ABOVE all else, the reaction of independence supporters to The National's new Scottish poll from Find Out Now will be relief that it once again shows an outright Yes majority after "don't knows" are stripped out, just as virtually every previous poll from the same firm has done.
It's admittedly true that the most recent Find Out Now poll in April showed Yes above 50% support even before the exclusion of "don't knows", and that the new poll does not, with the Yes vote falling from 52% to 48%.
However, the April poll was unusually favourable for Yes, and in retrospect the most likely explanation for that is simply random sampling variation, with normal service now being resumed.
The new independence results are, indeed, completely identical to a Find Out Now poll published at around this time last year, suggesting there may have been no particular trend in either direction.
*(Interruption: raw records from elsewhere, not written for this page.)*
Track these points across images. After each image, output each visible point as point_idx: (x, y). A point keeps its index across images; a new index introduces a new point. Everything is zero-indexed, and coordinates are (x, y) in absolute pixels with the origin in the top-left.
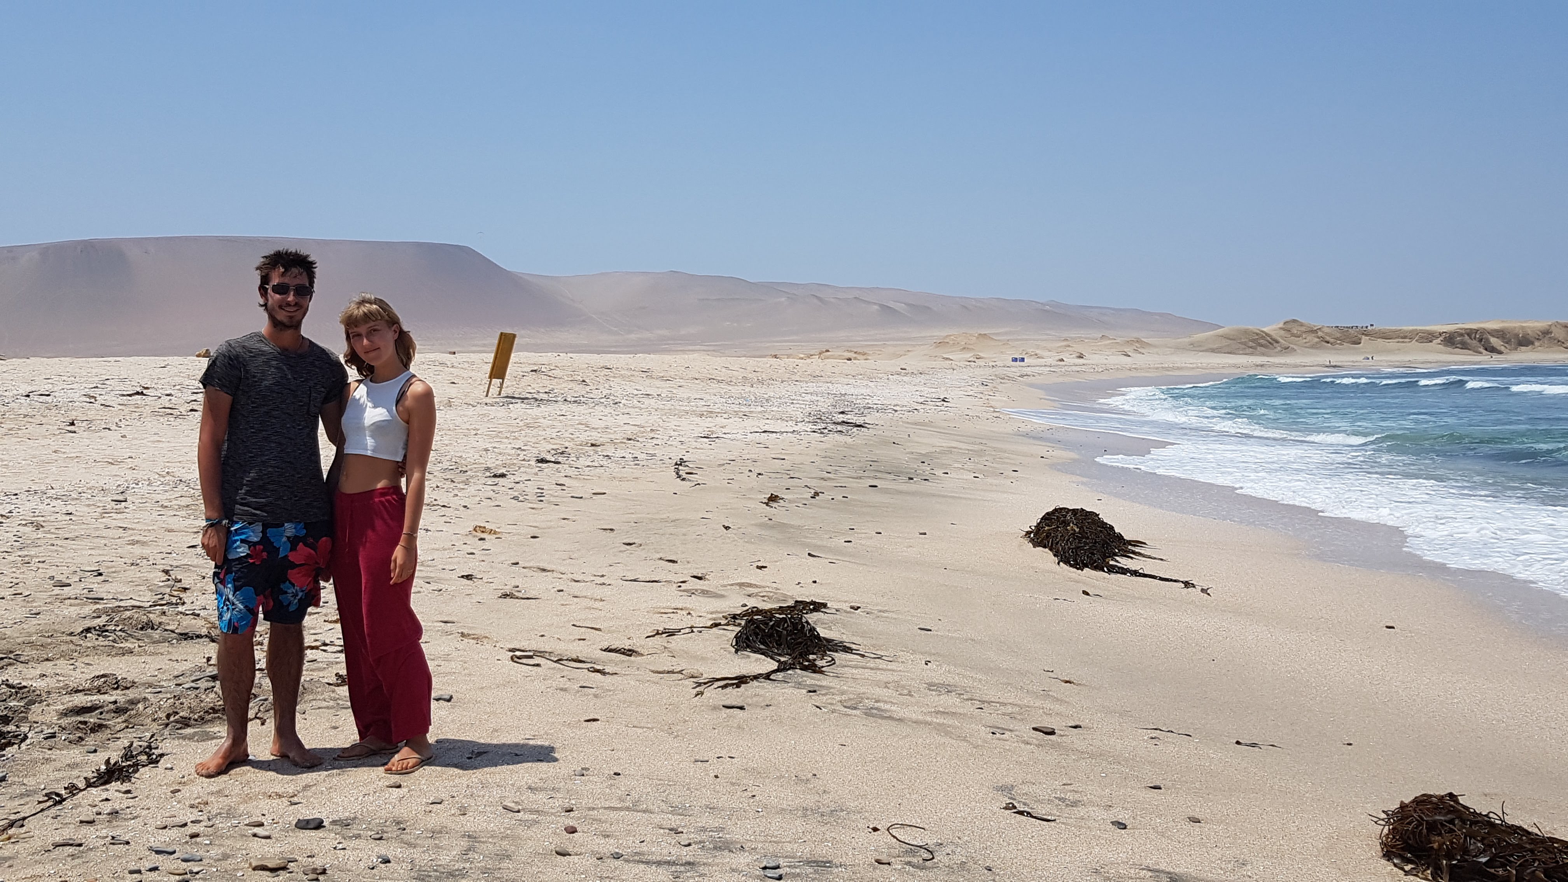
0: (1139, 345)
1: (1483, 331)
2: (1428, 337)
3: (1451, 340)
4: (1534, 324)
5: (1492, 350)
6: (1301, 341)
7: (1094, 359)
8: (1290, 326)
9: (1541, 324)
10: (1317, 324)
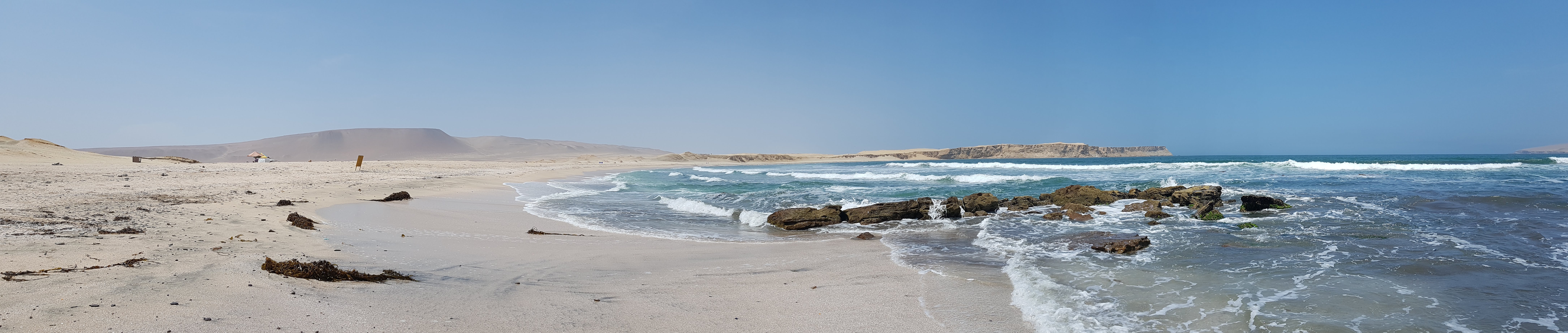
0: (641, 158)
1: (741, 156)
2: (726, 157)
3: (732, 158)
4: (754, 154)
5: (743, 161)
6: (690, 158)
7: (625, 163)
8: (686, 154)
9: (756, 155)
10: (695, 153)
A frequent source of consternation for the Yes campaign during the 2014 indyref was the gender gap in independence support, with women consistently less likely to say they planned to vote Yes. Find Out Now is suggesting a gender gap exists in the present day, but it's flipped over – women now support independence by the hefty margin of 50% to 41%, while men are narrowly opposed by 49% to 46%. That may, again, simply be a meaningless quirk thrown up by sampling variation, but it's interesting to note that the April poll from the same firm showed a bigger Yes majority among women than among men.
There will undoubtedly be some concern within the SNP that the poll shows them with only a seven-point advantage over Reform UK in Westminster voting intentions, which appears to be a halving of the gap since the last comparable numbers from Find Out Now. However, this result needs to be seen in the context of the established GB-wide pattern of Find Out Now showing more favourable numbers for Reform UK than any other polling company. It is no surprise at all to see the same pattern also extending to Scotland-only polls. That is not necessarily to say that Find Out Now are wrong about Reform UK's support, but it's a point of uncertainty, and therefore any sense of panic about Reform breathing down the SNP's necks would be misplaced.
The SNP will also be reassured to see that the Reform surge in Westminster voting intentions is not being fully replicated at Holyrood level. Reform have leapfrogged Labour to take a clear second place in the Holyrood constituency ballot, but they remain a whopping 14 percentage points behind the SNP. If that position were to hold until the election in May, it might well represent a sort of "sweet spot" for the SNP, with Reform doing enough damage to Labour to allow the SNP to hold off their traditional rivals in large numbers of constituency seats, while not being seriously threatened in many constituencies by Reform themselves.
However, John Swinney's new and extremely tough self-imposed threshold of a single-party majority for the SNP to claim a mandate for an independence referendum means that he is essentially putting all his eggs into the basket of the constituency ballot. With the poll showing the SNP have only one-quarter of votes on the list, there is quite simply no credible path to an overall SNP majority that would involve list seats.
To reach the target, the SNP would probably have to literally win 65 of the 73 constituency seats – a feat they have never pulled off and were actually well short of on the one occasion they did win a majority in 2011. Delegates at the forthcoming SNP conference will presumably be weighing up whether it is really plausible to believe, even with the carnage that Reform's advance is causing, that such a total and unprecedented dominance of constituency seats by one party can be achieved on well under 40% of the vote.